(Before-and-after object listings)
'''

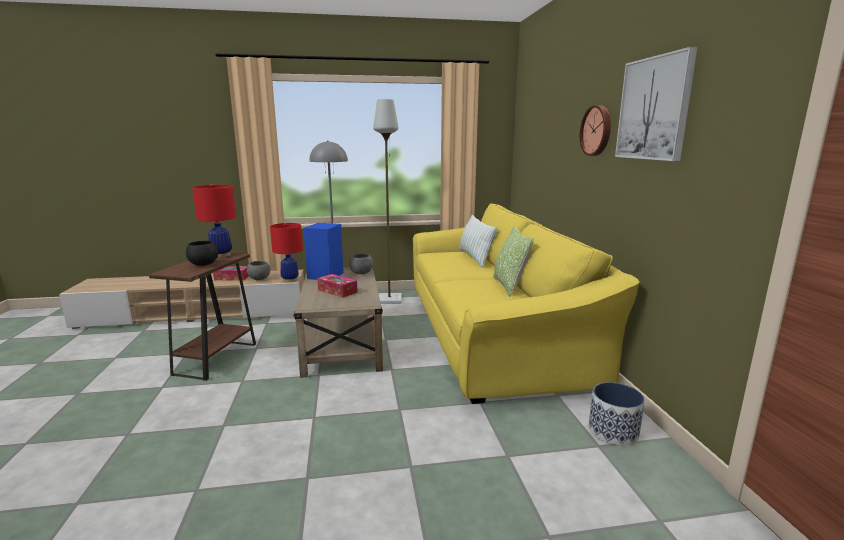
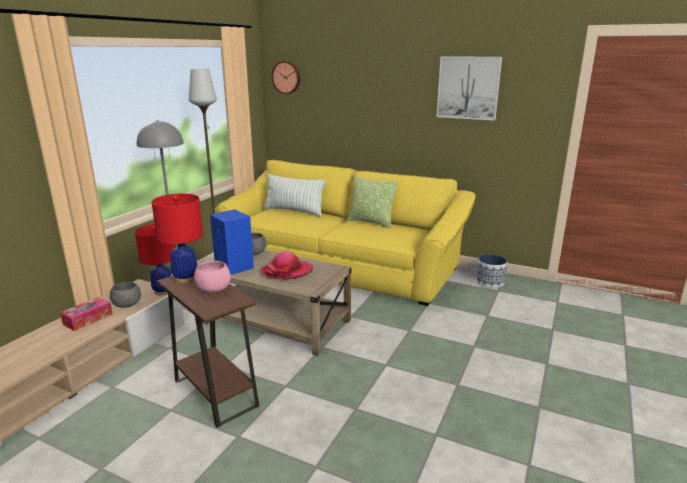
camera: 55 degrees left, 5 degrees up
black bowl [186,240,219,266] -> pink bowl [194,261,231,293]
tissue box [317,274,358,298] -> hat [260,251,313,279]
wall clock [580,105,611,156] -> wall clock moved to [272,61,300,94]

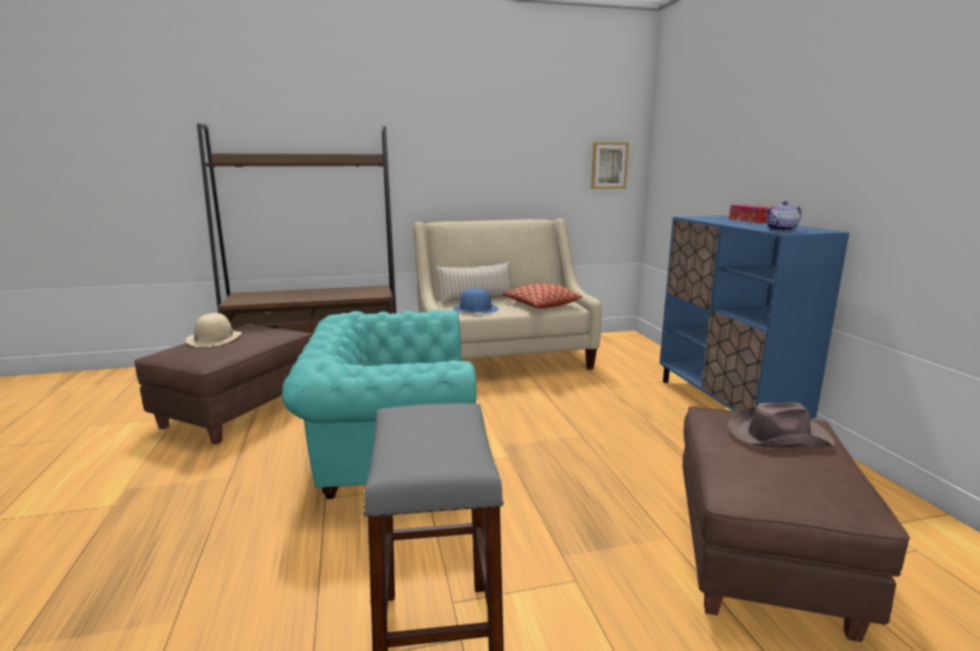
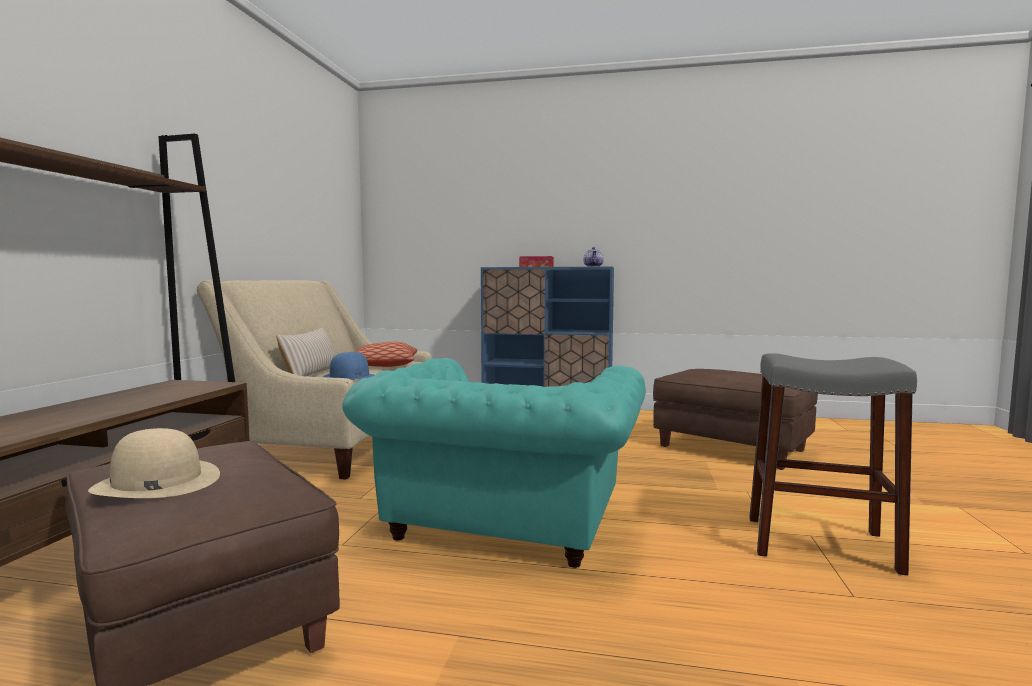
camera: 65 degrees left, 10 degrees down
picture [591,142,629,189] -> none
brown hat [727,402,835,448] -> none

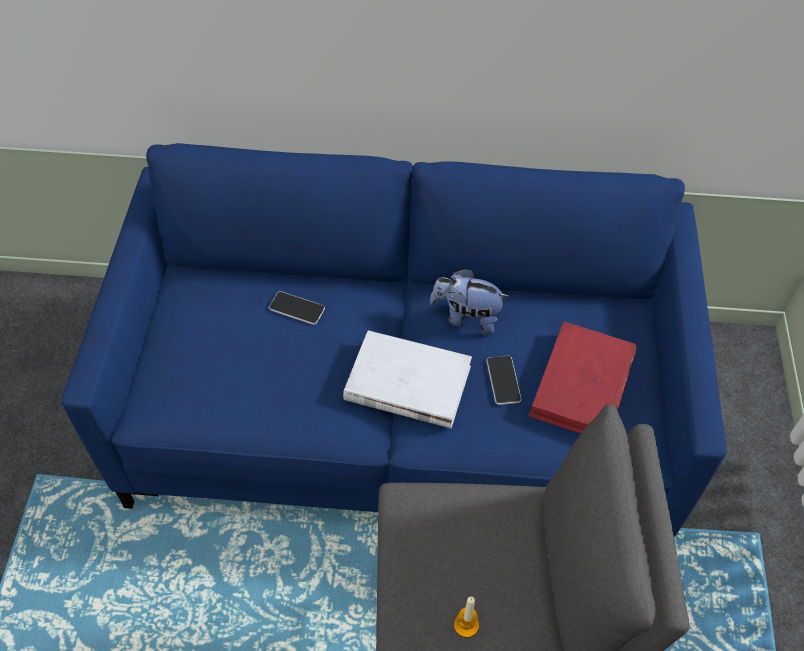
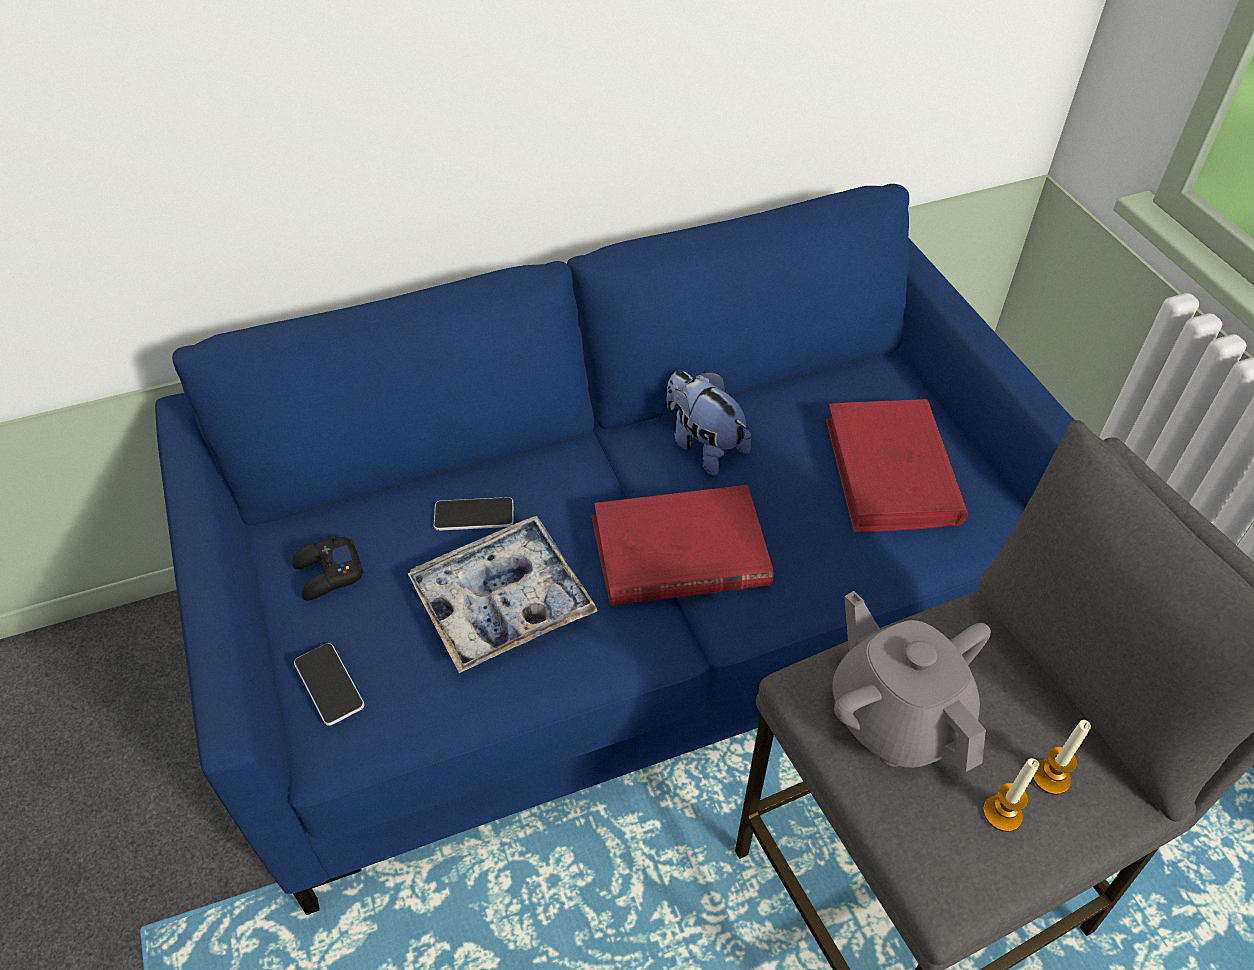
camera: 25 degrees left, 5 degrees down
white book [343,330,472,428] -> red book [591,485,773,606]
plush toy [430,268,510,335] -> plush toy turned 60 degrees clockwise [666,371,751,475]
phone [486,356,521,405] -> phone moved to [294,643,364,726]
none -> black game controller [292,535,364,601]
none -> tray [407,516,598,673]
none -> grey teapot [832,591,991,772]
none -> candle [1033,720,1091,795]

'''

**What you need to do**. Starting at the line that contains "phone [486,356,521,405] ->", retype each line through the last one in the records, both included, and add nothing.

**Your solution**.
phone [486,356,521,405] -> phone moved to [294,643,364,726]
none -> black game controller [292,535,364,601]
none -> tray [407,516,598,673]
none -> grey teapot [832,591,991,772]
none -> candle [1033,720,1091,795]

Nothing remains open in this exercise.